Quello fra Skoda e Volkswagen è il classico caso dell’allievo che supera il maestro, con l’azienda ceca che riesce ad avere margini di guadagno superiori a quelli della marca tedesca, secondi addirittura solo a quelli di Porsche nell’ambito del maxi gruppo teutonico: negli ultimi 3 anni il costruttore boemo ha raddoppiato i suoi profitti operativi, raggiungendo 1,2 miliardi di euro, con un margine medio dell’8,7% per ogni auto venduta (quello della Volkswagen arriva appena a 1,8%).

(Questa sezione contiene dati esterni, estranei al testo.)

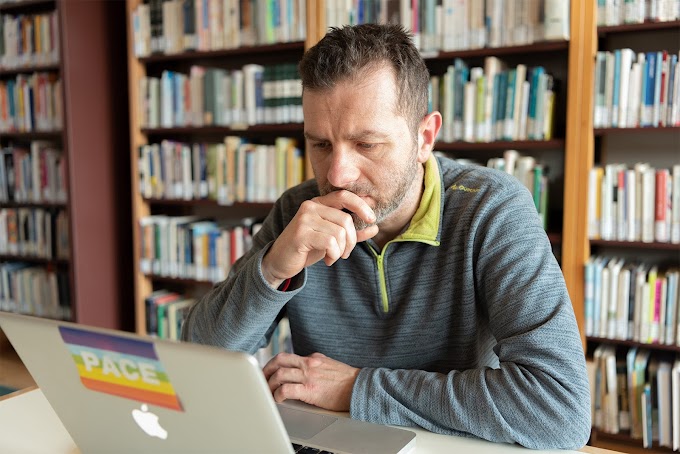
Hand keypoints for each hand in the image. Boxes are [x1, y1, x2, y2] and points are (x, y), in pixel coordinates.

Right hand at [262, 190, 378, 287]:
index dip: (361, 205)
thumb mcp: (332, 238)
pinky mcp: (301, 234)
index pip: (344, 196)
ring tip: (335, 257)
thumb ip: (352, 232)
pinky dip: (334, 255)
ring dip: (342, 250)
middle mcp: (310, 206)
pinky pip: (330, 242)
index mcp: (318, 203)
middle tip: (346, 253)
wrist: (280, 262)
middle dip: (351, 240)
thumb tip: (375, 227)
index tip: (372, 219)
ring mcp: (304, 219)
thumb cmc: (307, 248)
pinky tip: (328, 260)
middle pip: (345, 219)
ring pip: (339, 232)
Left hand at [263, 352, 358, 411]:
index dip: (273, 364)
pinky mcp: (310, 390)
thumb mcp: (329, 364)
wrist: (360, 387)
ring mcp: (309, 376)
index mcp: (313, 357)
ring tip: (268, 392)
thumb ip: (315, 364)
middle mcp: (309, 363)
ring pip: (279, 374)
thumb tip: (303, 367)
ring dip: (269, 384)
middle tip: (262, 379)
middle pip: (279, 361)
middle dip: (266, 370)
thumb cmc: (347, 380)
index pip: (287, 356)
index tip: (267, 372)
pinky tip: (278, 399)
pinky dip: (278, 394)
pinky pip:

Il perché di questo successo è presto spiegato: di base le Skoda (così come le Seat) sono delle Volkswagen nella meccanica e nella tecnologia ma vengono prodotte col costo della manodopera della Repubblica Ceca, molto più basso rispetto a quello tedesco. Basti pensare che in Germania la paga media oraria è circa 4 volte superiore a quella della Repubblica Ceca (10 euro contro 38). Ultimamente Skoda, che già da un pezzo ha alzato il livello della qualità costruttiva e del design, si è anche lanciata nella categoria dei Suv con due proposte molto valide e redditizie: la Karoq e la Kodiaq.

Tuttavia c’è chi a Wolfsburg comincia a mal tollerare questa situazione, specie ora che VW è alle prese con i tagli sui posti di lavoro per far fronte alle conseguenze del dieselgate: come riporta Reuters, i sindacati tedeschi, insieme ad alcuni vertici del brand Volkswagen, vorrebbero attenuare questa concorrenza interna, percepita come sleale. La soluzione al problema? Traslocare parte della produzione Skoda in Germania e farle pagare di più per l’utilizzo delle tecnologie brevettate da VW.

Mosse che servirebbero a quest’ultima per riaffermare la sua supremazia fra i brand generalisti di VW Group prima dell’avvento dell’elettromobilità di massa. Per questo Herbert Diess, ad del brand Volkswagen, ha chiesto al comitato esecutivo del Gruppo teutonico di creare una maggiore differenziazione fra VW e Skoda, destinando i due marchi a clientele e mercati diversi. Ammesso che questo basti a ristabilire equilibri violati e onori feriti.